Lifeless, icy comets may circle the solar system in darkness until avalanches awaken them, scraping their surface to reveal icy jets that light them up for people on Earth to see. Falling rocks may have even led to the discovery of Comet Hartley 2, which passed around the sun many times before being spotted in 1986, a new study contends.
"The avalanche process removes overlying material and excavates down to the ices, allowing the comet to be activated," says Jordan Steckloff, a researcher at Purdue University in Indiana. Jets of gas from beneath the newly-scraped ground would turn the comet from a dark ball of ice and rock to an active object with the familiar bright flowing tail.
Comets rotate and tumble as they travel from the outer reaches of the solar system, toward the sun and back again. A faster spin could make a comet’s surface more unstable, allowing rocky debris to slide across its outer layer in an avalanche. These avalanches may scrape away the skin that protects frozen material beneath. When revealed, the ices jump from solid to gas, creating jets of ice and dust that light up the comet.
When NASA's EPOXI mission visited Hartley 2 in 2010, it spotted material jetting from the surface. The jets cause the comet to rotate, sometimes faster, sometimes slower. A faster spin can kick off avalanches that can create even more jets. During the three months EPOXI visited Hartley 2, the comet sped up enough to knock two hours off of its 18-hour day.
Steckloff and his colleagues were curious about how the changing spin could affect what happens on the surface of the comet. They found that if the comet spun fast enough that a day was just 11 hours long, avalanches would occur, sending material across the surface. Hartley 2 would have had an 11-hour spin between 1984 and 1991, the team found, and that could have triggered falling rocks to reveal jets of bright icy material. The comet's 1986 discovery falls within that window, and the increased brightness could have led to its discovery, the scientists suggest in the July 1 issue of the journal Icarus.
Due to the comet’s low gravity, avalanches that would take seconds or minutes on Earth would last for hours on Hartley 2. "Even under ideal conditions, the avalanche could not move faster than about 0.2 miles an hour—approximately as fast as a speeding tortoise," Steckloff says.
Even moving so slowly, the avalanches would be dangerous, though not in the expected ways, Steckoff notes. "An impact with the avalanche would not injure a skier on a comet,” he says. “However, the avalanche could very well knock that skier off the comet." Debris could slide off the end of the comet and then rain back down on the surface.
Michael A'Hearn, an astronomer at the University of Maryland, College Park, and principal investigator of the EPOXI mission, says that the research "is an important new approach to understanding the activity of Hartley 2.” The comet is "hyperactive," he says, producing more water than should be possible if that water came directly from the surface. Grains of frozen water are dragged from the comet’s nucleus to the surface by carbon dioxide; ice then jumps from solid to gas in jets that stream into space. Avalanches could help with that transition, scraping away surface layers on parts of the comet to reveal the icy nucleus beneath.

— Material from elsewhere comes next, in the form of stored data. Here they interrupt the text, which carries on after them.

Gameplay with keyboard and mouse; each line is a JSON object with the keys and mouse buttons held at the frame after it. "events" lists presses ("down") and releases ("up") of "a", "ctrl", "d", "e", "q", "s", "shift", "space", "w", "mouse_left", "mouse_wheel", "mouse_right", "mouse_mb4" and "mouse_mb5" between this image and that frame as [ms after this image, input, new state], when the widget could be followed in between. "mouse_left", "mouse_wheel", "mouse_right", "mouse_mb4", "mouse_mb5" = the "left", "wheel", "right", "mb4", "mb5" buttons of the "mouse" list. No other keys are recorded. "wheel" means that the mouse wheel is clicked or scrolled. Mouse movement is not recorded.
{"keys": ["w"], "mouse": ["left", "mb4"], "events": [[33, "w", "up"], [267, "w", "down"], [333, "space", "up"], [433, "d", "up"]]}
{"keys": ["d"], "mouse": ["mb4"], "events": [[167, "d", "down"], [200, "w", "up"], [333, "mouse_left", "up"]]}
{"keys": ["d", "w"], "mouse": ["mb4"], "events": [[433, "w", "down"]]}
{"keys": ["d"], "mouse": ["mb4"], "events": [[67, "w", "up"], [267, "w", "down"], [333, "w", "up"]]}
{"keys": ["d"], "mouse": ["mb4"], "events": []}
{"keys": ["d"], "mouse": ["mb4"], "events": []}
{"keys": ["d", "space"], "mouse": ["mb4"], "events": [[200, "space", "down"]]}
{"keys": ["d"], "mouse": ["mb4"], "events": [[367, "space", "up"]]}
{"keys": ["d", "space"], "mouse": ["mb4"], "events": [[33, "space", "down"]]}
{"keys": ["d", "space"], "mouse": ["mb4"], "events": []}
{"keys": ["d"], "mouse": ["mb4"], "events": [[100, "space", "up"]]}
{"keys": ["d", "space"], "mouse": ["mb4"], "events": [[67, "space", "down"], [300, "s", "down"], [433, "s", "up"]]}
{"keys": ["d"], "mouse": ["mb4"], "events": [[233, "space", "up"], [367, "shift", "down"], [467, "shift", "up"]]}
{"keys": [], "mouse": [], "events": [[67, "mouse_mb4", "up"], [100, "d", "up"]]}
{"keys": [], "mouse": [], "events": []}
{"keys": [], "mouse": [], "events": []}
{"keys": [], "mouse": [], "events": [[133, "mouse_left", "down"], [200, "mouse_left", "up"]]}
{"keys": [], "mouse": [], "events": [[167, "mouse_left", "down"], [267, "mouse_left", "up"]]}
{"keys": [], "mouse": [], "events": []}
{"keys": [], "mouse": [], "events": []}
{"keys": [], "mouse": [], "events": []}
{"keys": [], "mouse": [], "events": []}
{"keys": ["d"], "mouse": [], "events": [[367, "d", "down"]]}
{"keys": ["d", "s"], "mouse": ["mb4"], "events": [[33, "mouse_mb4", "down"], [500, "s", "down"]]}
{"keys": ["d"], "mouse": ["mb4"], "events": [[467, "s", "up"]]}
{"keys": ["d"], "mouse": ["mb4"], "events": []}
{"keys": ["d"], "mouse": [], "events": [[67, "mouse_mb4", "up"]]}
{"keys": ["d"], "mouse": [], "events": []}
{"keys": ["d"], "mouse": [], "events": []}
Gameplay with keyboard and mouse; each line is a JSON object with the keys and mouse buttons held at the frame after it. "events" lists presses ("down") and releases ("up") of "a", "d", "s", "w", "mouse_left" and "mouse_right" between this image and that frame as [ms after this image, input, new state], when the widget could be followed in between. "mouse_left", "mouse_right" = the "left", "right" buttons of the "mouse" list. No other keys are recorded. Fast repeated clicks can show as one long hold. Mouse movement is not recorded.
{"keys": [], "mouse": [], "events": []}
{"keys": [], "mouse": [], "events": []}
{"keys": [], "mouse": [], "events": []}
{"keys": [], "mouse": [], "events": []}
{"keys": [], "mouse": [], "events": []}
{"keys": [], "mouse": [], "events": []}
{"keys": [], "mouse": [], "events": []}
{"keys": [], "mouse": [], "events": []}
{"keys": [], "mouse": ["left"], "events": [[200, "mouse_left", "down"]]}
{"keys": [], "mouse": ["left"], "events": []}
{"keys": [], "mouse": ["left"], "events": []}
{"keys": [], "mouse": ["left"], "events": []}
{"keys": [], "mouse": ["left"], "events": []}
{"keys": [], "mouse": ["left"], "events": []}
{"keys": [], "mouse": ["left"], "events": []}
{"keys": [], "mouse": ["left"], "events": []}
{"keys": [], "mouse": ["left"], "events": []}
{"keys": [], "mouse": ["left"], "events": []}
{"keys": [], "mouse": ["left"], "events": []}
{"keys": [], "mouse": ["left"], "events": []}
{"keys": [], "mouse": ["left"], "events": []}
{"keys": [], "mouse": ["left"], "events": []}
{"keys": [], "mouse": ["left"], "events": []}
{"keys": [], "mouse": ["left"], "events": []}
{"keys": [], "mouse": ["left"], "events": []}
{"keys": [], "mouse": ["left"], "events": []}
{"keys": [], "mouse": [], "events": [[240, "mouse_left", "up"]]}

Some of the surface features of Hartley 2 may be consistent with avalanches, Steckloff says. Small mounds could be material that has slid off the surface and fallen back, while debris on a large lobe might be material deposited by avalanches.
"The shape and location of the activity is strongly suggestive that this avalanche did, in fact, occur," he says, though he stresses that the connection of the features to an avalanche isn't certain. He is currently investigating how an avalanche could shape the surface of a comet.
Hartley 2 isn't the only comet with the potential to host avalanches, however. A'Hearn points to recent observations of Comet 67P/Churyumov-Gerasmenko, the target of the Rosetta mission. There, rocky debris lies beneath cliffs, suggesting that material that may have fallen in an avalanche. Some of the jets on 67P also appear connected to cliffs. Avalanches could play a role in the activation on jets on comets, though they would not necessarily dominate.
"Avalanches could very well be a general process we expect to find on comets," Steckloff says.
A'Hearn agrees that many comets may host avalanches, but he takes a more cautious tone about their presence on Hartley 2. "The concept of avalanches is probably fairly common [in the scientific community]," he says. "The question of whether it can explain the hyperactivity of Hartley 2 needs to be checked with more detailed modeling."
A faster spin isn't the only way to trigger an avalanche on a comet, notes Marc Hofmann of the Max-Planck Institute for Solar System Research in Germany, who has studied avalanches on small bodies such as comets and asteroids. "Increasing the rotation rate is a viable trigger mechanism," he says. "This is, however, a rather exotic process that needs large changes in the rotation rate. It is thus not a trigger mechanism you will find on every comet." Passing objects, falling dust, impacts and even the jets themselves could all trigger avalanches, he says.
If avalanches commonly occur on comets, future sample return missions might be able to take advantage of them. Instead of digging to reach a comet’s nucleus, a spacecraft might be able to grab material recently uncovered by an avalanche. "If one wished to return a pristine cometary sample to the Earth, it may be wise to select to return a sample from a region on a comet that recently experienced an avalanche," Steckloff says.